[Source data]
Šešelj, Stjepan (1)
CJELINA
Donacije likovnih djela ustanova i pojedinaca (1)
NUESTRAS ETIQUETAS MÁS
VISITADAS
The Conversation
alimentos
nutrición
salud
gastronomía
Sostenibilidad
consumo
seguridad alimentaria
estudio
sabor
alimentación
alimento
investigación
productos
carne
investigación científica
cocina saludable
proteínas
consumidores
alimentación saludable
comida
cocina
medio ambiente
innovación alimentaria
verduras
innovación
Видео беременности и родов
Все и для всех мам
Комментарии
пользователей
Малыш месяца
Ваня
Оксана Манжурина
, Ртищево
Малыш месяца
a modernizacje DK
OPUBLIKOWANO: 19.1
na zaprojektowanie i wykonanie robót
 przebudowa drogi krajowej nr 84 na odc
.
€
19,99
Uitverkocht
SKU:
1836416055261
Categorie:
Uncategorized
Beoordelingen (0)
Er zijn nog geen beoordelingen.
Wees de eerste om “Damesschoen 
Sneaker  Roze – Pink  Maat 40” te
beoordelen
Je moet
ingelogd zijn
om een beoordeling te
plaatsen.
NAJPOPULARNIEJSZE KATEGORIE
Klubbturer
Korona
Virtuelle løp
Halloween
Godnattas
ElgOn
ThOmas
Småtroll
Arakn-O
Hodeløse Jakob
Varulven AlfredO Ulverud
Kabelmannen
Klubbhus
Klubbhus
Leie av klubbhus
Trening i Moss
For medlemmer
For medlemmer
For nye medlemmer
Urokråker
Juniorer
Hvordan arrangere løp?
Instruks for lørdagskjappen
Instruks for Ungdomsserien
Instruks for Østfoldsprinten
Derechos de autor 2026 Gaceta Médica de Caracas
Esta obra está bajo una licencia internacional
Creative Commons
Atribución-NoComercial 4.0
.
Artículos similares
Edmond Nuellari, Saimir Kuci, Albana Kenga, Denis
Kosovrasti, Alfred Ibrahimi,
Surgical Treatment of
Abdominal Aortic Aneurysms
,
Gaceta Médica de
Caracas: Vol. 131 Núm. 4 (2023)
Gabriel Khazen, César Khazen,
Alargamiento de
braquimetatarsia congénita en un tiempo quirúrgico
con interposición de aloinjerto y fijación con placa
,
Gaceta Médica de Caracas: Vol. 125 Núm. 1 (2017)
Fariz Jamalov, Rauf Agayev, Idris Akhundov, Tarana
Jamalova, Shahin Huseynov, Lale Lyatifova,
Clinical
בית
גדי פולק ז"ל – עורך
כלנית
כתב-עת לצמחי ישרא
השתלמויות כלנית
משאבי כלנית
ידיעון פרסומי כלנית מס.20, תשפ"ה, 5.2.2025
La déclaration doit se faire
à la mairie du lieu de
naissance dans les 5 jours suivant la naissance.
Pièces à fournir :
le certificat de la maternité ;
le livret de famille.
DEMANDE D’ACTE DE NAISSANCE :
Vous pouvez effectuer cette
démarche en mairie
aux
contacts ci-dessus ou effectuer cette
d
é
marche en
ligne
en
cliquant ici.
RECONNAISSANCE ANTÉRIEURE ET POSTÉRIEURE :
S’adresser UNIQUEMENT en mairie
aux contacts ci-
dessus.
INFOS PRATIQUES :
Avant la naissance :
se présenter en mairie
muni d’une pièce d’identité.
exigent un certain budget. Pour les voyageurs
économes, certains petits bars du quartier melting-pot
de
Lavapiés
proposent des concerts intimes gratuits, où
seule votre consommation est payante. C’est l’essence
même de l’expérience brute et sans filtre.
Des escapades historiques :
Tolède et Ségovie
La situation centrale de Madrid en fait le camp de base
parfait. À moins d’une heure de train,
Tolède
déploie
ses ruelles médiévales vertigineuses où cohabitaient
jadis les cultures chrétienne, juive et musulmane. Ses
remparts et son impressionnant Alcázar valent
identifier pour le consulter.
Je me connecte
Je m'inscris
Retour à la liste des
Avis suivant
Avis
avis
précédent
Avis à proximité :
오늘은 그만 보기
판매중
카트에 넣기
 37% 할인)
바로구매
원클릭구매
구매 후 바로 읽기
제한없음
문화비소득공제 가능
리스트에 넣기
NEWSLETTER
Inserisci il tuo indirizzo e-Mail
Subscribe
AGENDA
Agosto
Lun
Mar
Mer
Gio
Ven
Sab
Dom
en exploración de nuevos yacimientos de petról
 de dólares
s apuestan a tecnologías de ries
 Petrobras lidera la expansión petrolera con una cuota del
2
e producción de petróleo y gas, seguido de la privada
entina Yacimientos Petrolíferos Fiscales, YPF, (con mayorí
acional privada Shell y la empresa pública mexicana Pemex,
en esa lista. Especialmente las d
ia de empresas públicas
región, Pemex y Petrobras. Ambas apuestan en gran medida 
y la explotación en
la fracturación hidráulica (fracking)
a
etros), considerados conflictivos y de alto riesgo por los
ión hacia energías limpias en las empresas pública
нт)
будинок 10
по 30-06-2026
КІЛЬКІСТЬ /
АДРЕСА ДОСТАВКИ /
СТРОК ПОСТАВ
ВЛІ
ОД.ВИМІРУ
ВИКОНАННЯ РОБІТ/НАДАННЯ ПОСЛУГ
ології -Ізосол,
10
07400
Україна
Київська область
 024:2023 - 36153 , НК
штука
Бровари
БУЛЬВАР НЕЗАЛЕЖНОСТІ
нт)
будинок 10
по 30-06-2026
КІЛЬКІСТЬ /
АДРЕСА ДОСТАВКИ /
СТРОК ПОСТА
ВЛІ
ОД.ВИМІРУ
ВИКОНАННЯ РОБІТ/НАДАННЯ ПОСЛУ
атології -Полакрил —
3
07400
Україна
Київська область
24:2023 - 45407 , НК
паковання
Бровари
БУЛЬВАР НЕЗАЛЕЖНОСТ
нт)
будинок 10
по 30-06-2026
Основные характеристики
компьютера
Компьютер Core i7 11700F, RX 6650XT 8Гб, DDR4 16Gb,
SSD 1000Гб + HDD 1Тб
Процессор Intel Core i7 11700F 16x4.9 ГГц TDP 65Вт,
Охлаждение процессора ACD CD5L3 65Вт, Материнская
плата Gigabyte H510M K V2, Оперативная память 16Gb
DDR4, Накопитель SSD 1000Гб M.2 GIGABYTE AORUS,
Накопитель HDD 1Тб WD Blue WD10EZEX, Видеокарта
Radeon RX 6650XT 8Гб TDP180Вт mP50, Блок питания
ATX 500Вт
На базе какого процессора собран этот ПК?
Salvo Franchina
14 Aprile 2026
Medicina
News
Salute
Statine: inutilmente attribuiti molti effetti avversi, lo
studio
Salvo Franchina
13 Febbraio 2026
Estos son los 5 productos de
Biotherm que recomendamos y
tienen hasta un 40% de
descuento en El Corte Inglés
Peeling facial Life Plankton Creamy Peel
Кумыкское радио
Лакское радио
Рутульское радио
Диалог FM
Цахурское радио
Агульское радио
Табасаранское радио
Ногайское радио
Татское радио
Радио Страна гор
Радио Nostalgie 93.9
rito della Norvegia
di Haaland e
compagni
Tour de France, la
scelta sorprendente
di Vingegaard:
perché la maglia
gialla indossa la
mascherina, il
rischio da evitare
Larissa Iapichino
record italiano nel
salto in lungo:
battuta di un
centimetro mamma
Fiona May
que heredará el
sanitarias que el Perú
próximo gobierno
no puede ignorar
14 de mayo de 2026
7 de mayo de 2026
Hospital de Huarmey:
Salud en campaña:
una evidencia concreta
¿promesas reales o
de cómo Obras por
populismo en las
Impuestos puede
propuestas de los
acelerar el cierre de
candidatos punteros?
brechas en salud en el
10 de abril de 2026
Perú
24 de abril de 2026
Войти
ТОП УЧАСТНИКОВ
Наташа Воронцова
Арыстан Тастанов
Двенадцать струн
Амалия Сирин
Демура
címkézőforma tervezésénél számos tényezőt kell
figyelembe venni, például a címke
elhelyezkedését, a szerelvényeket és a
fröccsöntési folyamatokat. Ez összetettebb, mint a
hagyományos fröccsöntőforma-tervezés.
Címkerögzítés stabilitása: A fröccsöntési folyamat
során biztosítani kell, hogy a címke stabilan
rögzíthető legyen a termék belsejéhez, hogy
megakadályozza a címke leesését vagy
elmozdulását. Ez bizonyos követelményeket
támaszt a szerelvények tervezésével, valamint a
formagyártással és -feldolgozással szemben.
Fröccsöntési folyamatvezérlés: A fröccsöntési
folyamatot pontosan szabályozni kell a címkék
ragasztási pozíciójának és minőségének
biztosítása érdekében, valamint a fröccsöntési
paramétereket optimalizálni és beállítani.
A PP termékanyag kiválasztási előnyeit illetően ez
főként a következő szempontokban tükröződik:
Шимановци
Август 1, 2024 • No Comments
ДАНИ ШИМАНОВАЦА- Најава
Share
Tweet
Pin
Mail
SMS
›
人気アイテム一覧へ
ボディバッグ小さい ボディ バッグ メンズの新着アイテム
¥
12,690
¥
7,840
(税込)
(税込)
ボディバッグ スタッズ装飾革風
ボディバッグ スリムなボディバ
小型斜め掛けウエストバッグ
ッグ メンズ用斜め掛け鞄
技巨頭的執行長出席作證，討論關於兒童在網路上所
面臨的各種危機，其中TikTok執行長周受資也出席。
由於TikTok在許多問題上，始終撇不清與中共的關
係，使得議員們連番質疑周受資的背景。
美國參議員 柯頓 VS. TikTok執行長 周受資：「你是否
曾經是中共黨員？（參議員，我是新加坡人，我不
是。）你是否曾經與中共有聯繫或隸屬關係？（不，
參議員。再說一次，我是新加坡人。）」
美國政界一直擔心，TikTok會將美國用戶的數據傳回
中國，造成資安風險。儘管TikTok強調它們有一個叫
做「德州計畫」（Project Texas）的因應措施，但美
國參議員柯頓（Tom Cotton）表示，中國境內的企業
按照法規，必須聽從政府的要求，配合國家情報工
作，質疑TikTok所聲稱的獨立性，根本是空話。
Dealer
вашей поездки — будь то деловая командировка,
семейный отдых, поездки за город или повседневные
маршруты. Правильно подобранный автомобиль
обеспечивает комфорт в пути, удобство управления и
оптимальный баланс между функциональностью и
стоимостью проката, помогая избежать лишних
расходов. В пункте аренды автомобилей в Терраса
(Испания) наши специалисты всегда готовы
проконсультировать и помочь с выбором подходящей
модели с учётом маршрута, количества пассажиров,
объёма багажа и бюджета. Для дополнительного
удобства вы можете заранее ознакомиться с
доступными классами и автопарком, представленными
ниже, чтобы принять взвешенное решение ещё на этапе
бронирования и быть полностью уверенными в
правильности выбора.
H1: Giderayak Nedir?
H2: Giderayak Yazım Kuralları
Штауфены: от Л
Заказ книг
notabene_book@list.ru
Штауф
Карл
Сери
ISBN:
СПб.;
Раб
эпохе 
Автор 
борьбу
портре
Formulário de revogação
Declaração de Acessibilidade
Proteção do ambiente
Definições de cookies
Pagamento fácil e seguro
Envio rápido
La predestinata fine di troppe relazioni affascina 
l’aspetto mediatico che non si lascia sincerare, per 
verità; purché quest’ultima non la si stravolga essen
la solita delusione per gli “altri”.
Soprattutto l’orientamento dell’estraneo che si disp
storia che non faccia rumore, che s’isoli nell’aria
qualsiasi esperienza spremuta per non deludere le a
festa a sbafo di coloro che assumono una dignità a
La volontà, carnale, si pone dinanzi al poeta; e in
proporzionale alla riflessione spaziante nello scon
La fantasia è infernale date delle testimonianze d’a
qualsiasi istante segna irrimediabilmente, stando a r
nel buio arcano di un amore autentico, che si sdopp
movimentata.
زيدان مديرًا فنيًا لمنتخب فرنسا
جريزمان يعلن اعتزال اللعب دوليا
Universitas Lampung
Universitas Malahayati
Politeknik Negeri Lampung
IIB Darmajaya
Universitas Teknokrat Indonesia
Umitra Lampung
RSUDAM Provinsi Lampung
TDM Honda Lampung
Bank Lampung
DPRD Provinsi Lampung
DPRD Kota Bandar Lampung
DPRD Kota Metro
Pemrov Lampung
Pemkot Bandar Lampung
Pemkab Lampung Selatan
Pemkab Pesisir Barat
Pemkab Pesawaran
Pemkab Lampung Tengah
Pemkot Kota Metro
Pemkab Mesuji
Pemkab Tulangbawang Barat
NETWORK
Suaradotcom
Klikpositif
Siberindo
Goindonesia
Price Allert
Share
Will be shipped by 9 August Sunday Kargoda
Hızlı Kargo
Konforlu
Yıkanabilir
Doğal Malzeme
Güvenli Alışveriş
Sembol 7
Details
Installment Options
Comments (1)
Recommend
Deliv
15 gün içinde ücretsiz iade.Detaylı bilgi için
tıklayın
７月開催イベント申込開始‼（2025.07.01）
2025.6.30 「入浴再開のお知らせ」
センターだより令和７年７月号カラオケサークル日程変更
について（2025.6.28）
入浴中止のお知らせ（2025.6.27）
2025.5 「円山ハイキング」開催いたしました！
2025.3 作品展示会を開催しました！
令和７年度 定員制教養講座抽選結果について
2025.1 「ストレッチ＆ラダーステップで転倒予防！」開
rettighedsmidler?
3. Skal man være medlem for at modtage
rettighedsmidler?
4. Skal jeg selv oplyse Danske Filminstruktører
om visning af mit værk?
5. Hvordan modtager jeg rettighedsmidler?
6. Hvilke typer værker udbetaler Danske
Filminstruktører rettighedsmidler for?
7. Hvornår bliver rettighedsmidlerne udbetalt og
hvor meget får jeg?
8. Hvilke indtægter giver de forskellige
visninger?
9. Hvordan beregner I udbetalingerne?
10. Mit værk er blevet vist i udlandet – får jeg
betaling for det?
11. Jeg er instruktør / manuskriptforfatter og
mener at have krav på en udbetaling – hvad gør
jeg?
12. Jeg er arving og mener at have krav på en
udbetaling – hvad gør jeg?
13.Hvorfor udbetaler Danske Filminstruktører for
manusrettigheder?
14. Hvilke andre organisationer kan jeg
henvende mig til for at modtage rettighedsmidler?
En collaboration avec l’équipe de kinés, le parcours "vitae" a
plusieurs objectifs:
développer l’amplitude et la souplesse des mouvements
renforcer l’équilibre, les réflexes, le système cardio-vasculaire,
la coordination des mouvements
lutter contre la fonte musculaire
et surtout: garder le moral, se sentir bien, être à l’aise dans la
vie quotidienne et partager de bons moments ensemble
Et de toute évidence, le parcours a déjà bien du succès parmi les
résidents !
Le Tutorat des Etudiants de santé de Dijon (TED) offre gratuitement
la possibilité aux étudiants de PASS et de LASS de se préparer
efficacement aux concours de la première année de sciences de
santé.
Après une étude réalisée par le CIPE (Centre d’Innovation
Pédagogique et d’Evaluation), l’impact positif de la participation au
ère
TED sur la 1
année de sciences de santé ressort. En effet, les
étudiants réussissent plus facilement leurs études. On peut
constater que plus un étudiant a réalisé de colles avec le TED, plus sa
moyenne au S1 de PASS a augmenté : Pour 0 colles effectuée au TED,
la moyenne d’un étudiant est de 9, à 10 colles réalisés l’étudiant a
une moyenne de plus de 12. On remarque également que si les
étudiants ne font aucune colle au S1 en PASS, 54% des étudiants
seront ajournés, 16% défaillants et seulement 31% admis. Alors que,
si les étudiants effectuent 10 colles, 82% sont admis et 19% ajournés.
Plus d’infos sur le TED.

Instructions for the task:
Scan the records above and show every line in which the word "effectuer" occurs.

Response below:
Vous pouvez effectuer cette
contacts ci-dessus ou effectuer cette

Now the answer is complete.